▶ ASSIGNMENT:
Everything in the listing below has to be repeated exactly, except the pictures.

+++

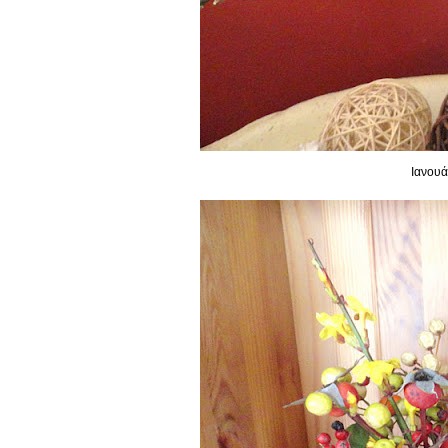
Ιανουά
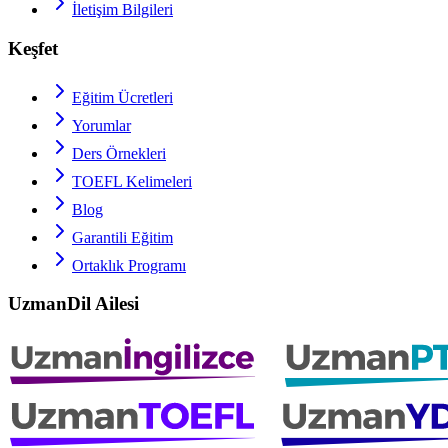
İletişim Bilgileri
Keşfet
Eğitim Ücretleri
Yorumlar
Ders Örnekleri
TOEFL
Kelimeleri
Blog
Garantili Eğitim
Ortaklık Programı
UzmanDil Ailesi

+++

▶ PROBLEM SOLUTION:
Ιανουά
İletişim Bilgileri
Keşfet
Eğitim Ücretleri
Yorumlar
Ders Örnekleri
TOEFL
Kelimeleri
Blog
Garantili Eğitim
Ortaklık Programı
UzmanDil Ailesi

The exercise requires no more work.